New Orleans Top Stories Last Week, April 6-10

5) Average Hurricane Season Predicted
Leading storm forecasters from Colorado State University have issued their annual prediction for the upcoming hurricane season, which they believe will see an average number of storms. The forecasters call for 12 named storms, including six hurricanes. They predict two of those hurricanes will be major, and they say there is a 31 percent chance a strong hurricane will hit somewhere along the Gulf coast this season. The Colorado team scaled back an earlier prediction for a busier-than-average season, citing the hurricane-suppressing effects of El Nino conditions for the change.  Hurricane season runs June 1 through Nov. 30.

4) Ethical Questions Swirl Around Mayor’s Vacation
Mayor Ray Nagin spent part of last week responding to questions about who paid for a Hawaiian vacation he and his family took in 2004. The questions emerged after court documents were unsealed as part of a civil lawsuit regarding the city’s troubled crime camera program. In a newly-unsealed sworn deposition, the city’s former chief technology officer, Greg Meffert, said travel expenses and other costs for the mayor’s Hawaiian vacation were paid by NetMethods, a company formed months earlier by city subcontractor Mark St. Pierre. The crime camera project suffered huge cost overruns and has been plagued by technical problems, which an investigation from the city’s Inspector General blamed partly on City Hall’s lax oversight of vendors.

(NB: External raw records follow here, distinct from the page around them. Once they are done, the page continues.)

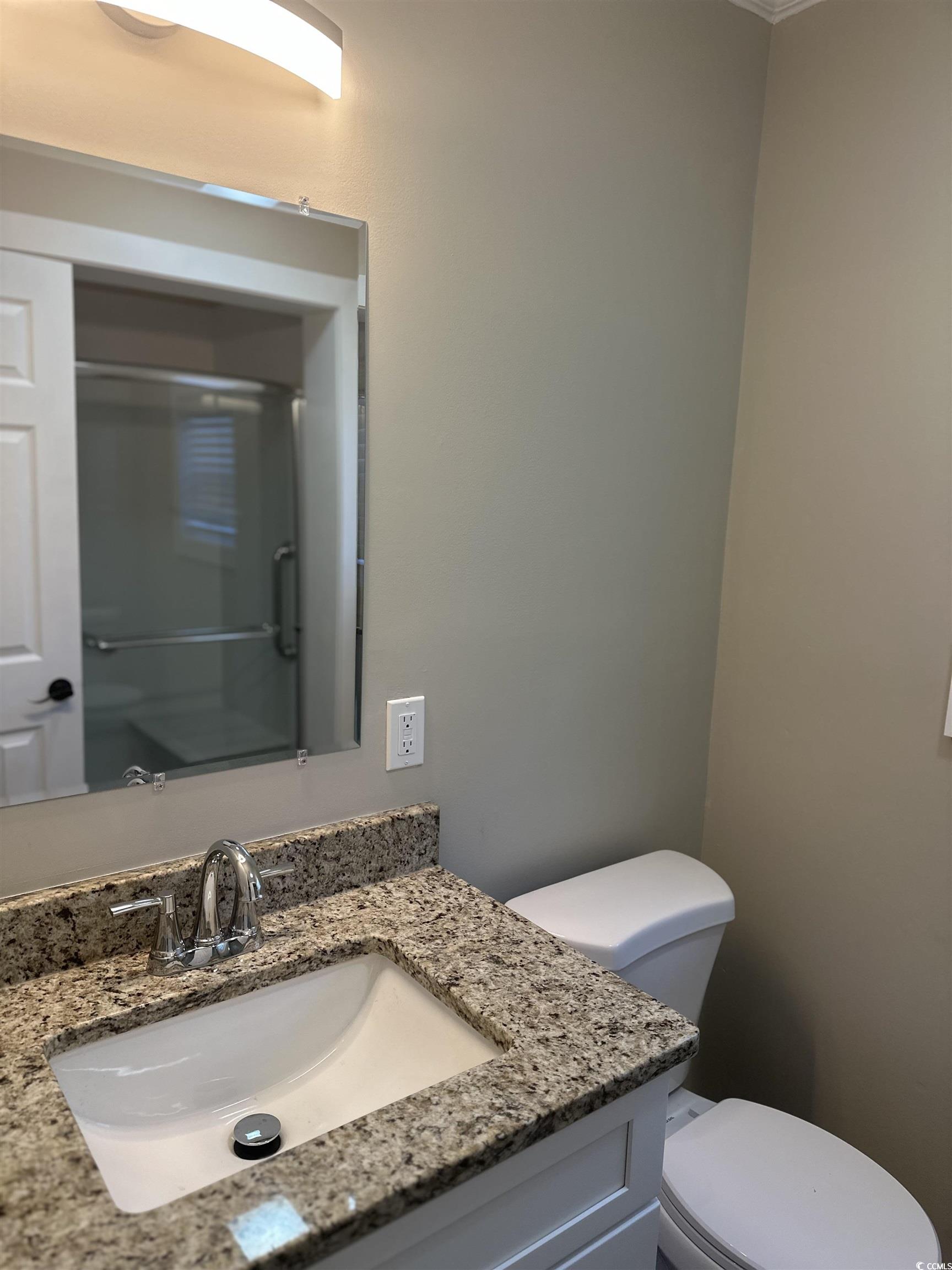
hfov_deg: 56.8
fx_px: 880
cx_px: 476
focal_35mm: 24
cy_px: 635
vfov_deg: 71.6
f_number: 1.78
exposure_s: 1/120
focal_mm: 6.86
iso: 125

3) Airport Inks International Deal
International flights are once again on the schedule for the Louis Armstrong New Orleans International Airport after a deal announced this week between the airport and the Mexican airline AeroMexico. The airline plans to launch six weekly, non-stop flights in July between New Orleans and Mexico City. The routes will have connecting flights to Honduras. The news marked the first regular international flight service for New Orleans since Hurricane Katrina.

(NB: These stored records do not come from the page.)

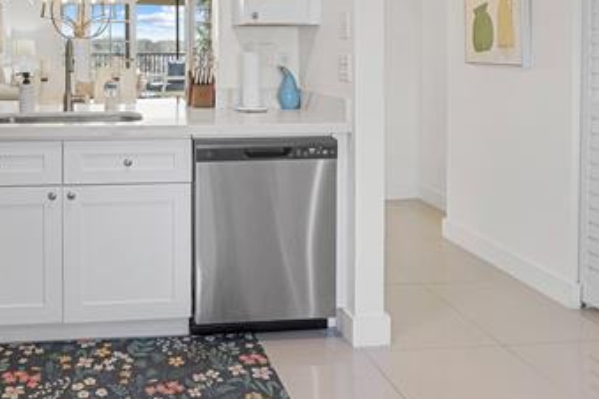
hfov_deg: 54.7
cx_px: 154
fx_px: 549
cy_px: 45
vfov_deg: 37.5
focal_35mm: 33
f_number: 8
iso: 500
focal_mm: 14
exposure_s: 1/5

2) FEMA Streamlining Recovery Offices
The Obama administration announced it would close FEMA’s Gulf Coast Recovery Office in a move intended to consolidate and speed-up hurricane recovery operations. The change means the Louisiana Transitional Recovery Office in New Orleans will report directly to FEMA headquarters in Washington instead of routing decisions to and receiving oversight from the Gulf Coast office. The government has been investigating internal complaints of ethics violations, cronyism and harassment at the Louisiana office in recent months, and its previous director was reassigned. Louisiana officials greeted the announcement as good news for the region, agreeing it will help streamline ongoing recovery projects.

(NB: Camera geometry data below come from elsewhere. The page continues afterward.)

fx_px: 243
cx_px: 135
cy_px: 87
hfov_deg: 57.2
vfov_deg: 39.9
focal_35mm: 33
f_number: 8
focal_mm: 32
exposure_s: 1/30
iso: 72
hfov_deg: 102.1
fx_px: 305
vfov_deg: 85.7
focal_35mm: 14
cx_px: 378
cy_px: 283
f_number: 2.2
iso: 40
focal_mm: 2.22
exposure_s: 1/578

1) Public Raps City Leaders in Poll

The results of the latest Quality of Life Survey from the University of New Orleans showed widespread dissatisfaction among local residents with New Orleans’ top elected officials, while those in Jefferson Parish faired better. Just 24 percent of survey respondents said they were happy with the job Nagin is doing, down from 31 percent in last year’s survey. Nagin’s approval rating is the lowest the UNO survey has recorded for any New Orleans mayor since the annual poll began in 1986. Meanwhile the City Council’s approval rating dropped from 70 percent last year to 48 percent this year. In Jefferson, Parish President Aaron Broussard’s approval rating was 60 percent and Sheriff Newell Normand’s was 82 percent. In Orleans Parish, 59 percent of respondents said they were satisfied with their lives and communities while in Jefferson that percentage was 93 percent. UNO interviewed 602 people for the poll.